:: Provided passage ::

Raymond Buckley's political aspirations appeared dead until an investigation cleared him last week.
Now a replacement candidate has stepped aside to clear the way for Buckley to lead the party he has worked for since age 8, when he used plywood and paint to make a sign for a gubernatorial candidate. Buckley, 47, withdrew from the chairman's race in January after Republican state representative Steve Vaillancourt made the accusations. He resumed his campaign following a strongly worded report from the attorney general that cast doubt on the allegations.
''Whenever a vicious, personal slur is made against someone, it's always a concern...'How do I get my reputation back?' " departing Democratic Party Chairwoman Kathy Sullivan said. ''The way to do that is to hold your head high and continue to go forward. That's what Raymond did.''
Buckley, the party's vice chairman, said that if he is elected, it would send ''a strong message'' to anyone who makes unfounded political attacks.

:::
:: Records supplied ::

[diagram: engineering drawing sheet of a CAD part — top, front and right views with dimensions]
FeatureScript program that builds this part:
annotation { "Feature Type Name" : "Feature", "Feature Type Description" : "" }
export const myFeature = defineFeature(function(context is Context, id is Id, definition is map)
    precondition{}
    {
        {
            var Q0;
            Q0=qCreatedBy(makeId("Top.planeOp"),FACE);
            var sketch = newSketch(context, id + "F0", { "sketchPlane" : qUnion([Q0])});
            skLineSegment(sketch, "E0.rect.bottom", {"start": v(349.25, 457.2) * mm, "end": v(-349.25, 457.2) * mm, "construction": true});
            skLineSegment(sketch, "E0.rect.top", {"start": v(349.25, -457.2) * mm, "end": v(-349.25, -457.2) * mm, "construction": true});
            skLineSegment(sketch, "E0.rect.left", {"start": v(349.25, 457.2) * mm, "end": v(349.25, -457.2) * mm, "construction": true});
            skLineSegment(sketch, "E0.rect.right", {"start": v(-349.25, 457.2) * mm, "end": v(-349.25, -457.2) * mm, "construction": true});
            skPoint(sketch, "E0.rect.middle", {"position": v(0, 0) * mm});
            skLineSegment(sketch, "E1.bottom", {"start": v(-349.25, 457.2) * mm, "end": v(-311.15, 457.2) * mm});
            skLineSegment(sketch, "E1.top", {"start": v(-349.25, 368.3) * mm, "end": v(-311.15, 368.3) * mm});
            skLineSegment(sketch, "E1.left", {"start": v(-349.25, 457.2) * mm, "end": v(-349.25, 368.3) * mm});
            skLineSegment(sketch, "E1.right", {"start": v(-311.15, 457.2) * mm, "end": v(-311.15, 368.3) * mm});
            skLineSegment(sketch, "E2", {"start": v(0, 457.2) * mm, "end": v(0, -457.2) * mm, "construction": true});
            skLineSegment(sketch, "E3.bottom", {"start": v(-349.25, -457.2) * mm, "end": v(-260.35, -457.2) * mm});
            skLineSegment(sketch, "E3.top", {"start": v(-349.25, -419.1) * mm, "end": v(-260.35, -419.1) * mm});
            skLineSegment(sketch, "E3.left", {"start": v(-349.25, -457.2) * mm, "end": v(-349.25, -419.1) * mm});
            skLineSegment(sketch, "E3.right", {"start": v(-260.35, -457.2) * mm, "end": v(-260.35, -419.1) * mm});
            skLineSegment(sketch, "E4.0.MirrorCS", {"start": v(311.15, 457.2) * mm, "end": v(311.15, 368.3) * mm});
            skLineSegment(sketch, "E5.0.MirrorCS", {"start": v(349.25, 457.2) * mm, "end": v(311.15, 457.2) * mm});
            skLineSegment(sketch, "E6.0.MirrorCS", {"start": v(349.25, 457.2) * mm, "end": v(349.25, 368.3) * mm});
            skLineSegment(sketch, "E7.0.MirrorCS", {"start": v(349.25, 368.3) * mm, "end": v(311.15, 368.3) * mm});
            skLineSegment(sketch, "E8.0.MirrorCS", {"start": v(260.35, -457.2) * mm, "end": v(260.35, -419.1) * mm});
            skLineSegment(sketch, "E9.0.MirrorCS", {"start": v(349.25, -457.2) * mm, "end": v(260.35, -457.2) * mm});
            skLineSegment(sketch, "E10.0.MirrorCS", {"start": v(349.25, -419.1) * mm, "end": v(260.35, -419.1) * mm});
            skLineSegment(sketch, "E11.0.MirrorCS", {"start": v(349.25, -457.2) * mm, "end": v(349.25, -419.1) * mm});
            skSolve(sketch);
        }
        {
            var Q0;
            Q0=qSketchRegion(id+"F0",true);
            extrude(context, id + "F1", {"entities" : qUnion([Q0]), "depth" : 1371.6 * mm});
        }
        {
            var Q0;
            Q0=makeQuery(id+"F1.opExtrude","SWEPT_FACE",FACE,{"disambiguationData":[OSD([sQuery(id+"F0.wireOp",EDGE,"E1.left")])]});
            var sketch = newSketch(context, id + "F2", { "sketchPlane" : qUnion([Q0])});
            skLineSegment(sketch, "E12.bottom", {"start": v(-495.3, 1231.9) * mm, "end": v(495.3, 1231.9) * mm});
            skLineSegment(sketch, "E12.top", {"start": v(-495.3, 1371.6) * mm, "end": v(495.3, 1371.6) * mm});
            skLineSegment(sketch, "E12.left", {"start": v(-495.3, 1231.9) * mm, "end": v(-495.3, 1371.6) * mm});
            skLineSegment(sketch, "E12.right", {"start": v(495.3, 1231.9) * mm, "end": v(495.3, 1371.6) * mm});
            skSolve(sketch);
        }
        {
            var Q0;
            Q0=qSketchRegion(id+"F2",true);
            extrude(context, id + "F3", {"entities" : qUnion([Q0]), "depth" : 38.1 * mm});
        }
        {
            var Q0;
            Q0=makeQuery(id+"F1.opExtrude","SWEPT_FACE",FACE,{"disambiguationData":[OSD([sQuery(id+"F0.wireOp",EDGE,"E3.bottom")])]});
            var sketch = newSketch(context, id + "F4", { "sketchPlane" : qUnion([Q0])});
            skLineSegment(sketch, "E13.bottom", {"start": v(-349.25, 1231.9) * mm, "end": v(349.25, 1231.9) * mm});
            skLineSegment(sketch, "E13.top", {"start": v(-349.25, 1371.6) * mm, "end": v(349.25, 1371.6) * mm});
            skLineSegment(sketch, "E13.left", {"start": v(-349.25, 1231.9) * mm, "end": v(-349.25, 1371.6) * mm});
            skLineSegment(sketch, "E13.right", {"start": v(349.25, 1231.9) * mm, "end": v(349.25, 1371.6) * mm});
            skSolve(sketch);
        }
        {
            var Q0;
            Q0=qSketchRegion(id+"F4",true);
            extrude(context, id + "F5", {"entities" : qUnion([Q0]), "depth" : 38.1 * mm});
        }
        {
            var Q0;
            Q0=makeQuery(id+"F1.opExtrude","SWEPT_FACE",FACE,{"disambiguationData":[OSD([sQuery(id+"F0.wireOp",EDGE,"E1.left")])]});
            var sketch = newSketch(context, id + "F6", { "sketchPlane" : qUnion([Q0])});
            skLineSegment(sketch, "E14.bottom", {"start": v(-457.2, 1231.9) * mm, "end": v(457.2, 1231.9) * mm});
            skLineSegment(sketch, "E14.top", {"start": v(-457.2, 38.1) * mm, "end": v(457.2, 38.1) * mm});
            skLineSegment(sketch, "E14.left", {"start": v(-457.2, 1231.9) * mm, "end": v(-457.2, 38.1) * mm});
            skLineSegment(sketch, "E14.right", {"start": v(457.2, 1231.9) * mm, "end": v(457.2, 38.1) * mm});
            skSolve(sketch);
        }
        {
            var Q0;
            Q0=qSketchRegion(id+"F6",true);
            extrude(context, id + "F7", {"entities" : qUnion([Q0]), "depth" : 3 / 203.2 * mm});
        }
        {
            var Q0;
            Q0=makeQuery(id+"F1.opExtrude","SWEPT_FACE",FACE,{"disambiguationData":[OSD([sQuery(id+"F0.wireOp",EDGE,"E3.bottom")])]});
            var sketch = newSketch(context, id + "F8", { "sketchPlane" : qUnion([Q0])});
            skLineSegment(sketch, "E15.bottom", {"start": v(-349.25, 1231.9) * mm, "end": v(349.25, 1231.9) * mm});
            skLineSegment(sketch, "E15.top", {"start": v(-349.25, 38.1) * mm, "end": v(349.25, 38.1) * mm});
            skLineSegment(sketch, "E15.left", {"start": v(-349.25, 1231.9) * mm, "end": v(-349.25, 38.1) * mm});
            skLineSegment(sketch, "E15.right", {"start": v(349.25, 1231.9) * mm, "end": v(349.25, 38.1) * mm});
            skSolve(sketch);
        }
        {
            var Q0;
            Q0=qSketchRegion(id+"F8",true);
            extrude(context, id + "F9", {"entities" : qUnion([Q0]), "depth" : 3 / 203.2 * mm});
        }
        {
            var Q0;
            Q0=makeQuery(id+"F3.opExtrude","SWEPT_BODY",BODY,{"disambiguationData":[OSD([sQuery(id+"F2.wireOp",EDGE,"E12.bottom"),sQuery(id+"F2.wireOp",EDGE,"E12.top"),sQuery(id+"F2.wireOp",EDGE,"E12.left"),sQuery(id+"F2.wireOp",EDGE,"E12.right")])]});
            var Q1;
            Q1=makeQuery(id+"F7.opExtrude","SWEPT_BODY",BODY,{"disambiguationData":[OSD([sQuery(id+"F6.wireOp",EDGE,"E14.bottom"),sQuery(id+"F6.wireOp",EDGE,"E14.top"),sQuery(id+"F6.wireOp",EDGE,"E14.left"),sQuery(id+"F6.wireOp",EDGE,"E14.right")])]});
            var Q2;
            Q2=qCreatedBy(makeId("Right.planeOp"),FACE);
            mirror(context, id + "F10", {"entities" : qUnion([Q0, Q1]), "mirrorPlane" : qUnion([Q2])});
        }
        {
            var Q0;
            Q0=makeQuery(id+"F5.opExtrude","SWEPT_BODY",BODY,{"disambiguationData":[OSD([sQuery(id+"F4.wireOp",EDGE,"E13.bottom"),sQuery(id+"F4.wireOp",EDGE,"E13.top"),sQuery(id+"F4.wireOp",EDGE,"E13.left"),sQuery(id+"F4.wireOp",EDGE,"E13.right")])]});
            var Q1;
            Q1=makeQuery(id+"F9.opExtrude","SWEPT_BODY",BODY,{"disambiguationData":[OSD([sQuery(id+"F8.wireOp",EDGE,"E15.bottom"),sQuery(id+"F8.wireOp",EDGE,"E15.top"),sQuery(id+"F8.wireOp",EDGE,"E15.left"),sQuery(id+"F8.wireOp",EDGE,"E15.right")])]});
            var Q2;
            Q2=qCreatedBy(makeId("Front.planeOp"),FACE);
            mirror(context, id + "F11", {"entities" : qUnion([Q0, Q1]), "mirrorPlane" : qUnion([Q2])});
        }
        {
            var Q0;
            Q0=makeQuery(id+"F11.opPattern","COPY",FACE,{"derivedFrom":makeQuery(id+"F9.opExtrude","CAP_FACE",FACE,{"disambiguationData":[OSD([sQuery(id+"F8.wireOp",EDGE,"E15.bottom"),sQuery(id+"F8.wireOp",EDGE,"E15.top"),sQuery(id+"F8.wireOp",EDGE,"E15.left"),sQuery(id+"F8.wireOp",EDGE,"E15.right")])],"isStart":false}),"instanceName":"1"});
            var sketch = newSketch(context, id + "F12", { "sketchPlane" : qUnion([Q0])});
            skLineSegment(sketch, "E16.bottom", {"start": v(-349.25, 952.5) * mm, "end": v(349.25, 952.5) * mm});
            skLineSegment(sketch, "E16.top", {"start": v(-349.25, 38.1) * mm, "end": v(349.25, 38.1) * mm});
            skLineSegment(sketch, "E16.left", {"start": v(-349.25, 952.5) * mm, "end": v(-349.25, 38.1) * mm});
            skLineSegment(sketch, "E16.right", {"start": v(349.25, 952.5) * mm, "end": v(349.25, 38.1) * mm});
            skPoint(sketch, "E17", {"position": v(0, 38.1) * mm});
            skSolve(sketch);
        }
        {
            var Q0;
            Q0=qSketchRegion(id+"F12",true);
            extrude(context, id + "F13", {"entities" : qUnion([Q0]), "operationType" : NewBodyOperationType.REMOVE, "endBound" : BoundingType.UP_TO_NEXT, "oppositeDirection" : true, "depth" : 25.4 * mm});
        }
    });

:::

# Exercise aim
Rewrite the passage about Raymond Buckley from the words "Now a replacement" through "unfounded political attacks.", swapping "plywood" for "cardboard".

# Task result
Now a replacement candidate has stepped aside to clear the way for Buckley to lead the party he has worked for since age 8, when he used cardboard and paint to make a sign for a gubernatorial candidate. Buckley, 47, withdrew from the chairman's race in January after Republican state representative Steve Vaillancourt made the accusations. He resumed his campaign following a strongly worded report from the attorney general that cast doubt on the allegations.
''Whenever a vicious, personal slur is made against someone, it's always a concern...'How do I get my reputation back?' " departing Democratic Party Chairwoman Kathy Sullivan said. ''The way to do that is to hold your head high and continue to go forward. That's what Raymond did.''
Buckley, the party's vice chairman, said that if he is elected, it would send ''a strong message'' to anyone who makes unfounded political attacks.